Die Ge­ne­ra­ti­on Mit­te sieht ei­ne Schwä­che im Ren­ten­sys­tem. Nur 37 Pro­zent der Be­frag­ten hal­ten ih­re Al­ters­si­che­rung für aus­rei­chend. Für neun Pro­zent wür­de die staat­li­che Ren­te nicht ein­mal für die mi­ni­ma­le Exis­tenz­si­che­rung aus­rei­chen – ein Er­geb­nis, das die Ver­si­che­rungs­wirt­schaft gern ver­brei­tet, um Pa­nik zu ver­brei­ten und neue Kun­den zu ge­win­nen.

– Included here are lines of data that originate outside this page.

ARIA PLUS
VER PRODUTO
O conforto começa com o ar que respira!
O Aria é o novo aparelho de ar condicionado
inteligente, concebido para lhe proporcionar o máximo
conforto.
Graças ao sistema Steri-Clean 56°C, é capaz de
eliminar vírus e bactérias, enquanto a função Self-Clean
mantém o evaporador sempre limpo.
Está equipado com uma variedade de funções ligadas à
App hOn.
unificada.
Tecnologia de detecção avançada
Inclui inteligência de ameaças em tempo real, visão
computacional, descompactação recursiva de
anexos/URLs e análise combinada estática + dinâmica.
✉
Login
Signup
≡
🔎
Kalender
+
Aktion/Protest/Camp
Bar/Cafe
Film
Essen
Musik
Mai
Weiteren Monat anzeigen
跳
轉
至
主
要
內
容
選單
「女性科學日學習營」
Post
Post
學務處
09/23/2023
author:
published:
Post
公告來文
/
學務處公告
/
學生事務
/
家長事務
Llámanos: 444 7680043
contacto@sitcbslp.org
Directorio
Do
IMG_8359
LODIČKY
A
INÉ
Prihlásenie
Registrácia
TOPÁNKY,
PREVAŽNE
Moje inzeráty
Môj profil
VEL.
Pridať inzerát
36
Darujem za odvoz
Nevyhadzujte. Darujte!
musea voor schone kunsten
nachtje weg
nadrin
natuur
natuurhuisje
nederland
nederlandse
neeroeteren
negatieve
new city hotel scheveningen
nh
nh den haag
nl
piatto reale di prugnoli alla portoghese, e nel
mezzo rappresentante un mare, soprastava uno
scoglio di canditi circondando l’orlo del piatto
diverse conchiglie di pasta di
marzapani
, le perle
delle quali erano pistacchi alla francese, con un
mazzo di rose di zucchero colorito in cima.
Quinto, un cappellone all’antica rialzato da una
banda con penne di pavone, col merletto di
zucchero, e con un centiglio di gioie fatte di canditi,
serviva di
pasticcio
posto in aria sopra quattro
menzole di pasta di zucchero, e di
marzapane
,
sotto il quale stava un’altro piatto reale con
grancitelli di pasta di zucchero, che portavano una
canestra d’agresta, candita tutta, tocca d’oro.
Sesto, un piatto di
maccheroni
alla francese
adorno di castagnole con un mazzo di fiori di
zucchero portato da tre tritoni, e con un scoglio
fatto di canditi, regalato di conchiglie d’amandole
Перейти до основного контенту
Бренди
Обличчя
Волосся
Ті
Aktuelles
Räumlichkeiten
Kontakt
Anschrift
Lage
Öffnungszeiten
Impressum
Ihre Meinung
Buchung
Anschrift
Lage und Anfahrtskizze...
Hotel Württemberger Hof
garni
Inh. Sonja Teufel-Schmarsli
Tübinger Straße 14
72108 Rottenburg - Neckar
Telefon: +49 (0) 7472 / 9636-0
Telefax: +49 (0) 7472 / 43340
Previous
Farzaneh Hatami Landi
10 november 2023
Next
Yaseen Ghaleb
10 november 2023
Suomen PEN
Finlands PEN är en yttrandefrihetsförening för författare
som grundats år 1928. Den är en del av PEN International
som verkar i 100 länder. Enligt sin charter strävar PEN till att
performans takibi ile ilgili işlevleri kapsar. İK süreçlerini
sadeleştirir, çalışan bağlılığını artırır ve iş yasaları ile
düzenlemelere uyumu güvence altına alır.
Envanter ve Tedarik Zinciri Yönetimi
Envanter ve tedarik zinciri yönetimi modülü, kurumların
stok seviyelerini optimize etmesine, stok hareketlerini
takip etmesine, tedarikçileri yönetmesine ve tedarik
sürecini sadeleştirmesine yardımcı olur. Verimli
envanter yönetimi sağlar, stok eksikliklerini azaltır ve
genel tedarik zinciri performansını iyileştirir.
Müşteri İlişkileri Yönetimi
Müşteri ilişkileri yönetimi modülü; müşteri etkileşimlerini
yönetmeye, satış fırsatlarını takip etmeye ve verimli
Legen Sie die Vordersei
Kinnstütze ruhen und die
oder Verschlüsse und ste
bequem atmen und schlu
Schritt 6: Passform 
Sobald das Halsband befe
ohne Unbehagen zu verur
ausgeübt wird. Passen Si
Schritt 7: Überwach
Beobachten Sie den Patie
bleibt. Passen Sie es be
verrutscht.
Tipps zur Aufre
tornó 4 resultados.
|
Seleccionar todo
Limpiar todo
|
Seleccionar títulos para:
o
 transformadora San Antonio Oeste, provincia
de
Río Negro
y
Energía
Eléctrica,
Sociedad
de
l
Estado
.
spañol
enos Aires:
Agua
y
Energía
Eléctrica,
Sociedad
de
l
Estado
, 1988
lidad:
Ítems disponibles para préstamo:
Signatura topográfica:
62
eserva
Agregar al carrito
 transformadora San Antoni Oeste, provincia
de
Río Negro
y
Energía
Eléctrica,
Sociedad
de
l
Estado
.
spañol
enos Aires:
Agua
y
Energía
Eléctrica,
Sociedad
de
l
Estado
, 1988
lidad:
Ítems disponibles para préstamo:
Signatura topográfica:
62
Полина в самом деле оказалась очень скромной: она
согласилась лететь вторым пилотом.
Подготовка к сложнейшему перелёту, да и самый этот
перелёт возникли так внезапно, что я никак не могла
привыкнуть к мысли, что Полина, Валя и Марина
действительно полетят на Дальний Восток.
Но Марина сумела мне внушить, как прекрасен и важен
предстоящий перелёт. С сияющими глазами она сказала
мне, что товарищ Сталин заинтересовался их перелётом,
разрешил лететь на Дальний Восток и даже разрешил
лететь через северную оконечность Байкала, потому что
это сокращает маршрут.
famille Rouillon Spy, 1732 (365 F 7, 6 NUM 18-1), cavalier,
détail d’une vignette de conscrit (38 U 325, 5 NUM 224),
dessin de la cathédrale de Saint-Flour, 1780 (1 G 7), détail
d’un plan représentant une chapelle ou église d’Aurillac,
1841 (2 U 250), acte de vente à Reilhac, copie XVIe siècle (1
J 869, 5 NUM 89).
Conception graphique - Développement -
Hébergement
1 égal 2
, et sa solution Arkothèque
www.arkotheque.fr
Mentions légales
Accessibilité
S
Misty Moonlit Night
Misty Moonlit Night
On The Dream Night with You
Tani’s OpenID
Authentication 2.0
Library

Aber was hält die Mit­tel­al­ten da­von ab, mehr Geld bei den Ver­si­che­rern zu in­ves­tie­ren? 62 Pro­zent der Be­frag­ten ge­ben an, sie hät­ten kei­nen fi­nan­zi­el­len Spiel­raum, sie bräuch­ten das Geld für an­de­res. Die­ses Ar­gu­ment spie­le auch für Men­schen in hö­he­ren so­zia­len Schich­ten ei­ne Rol­le. Acht Pro­zent se­hen die Al­ters­si­che­rung üb­ri­gens ent­spannt: sie ge­hen da­von aus, dass sie spä­ter ge­nug er­ben.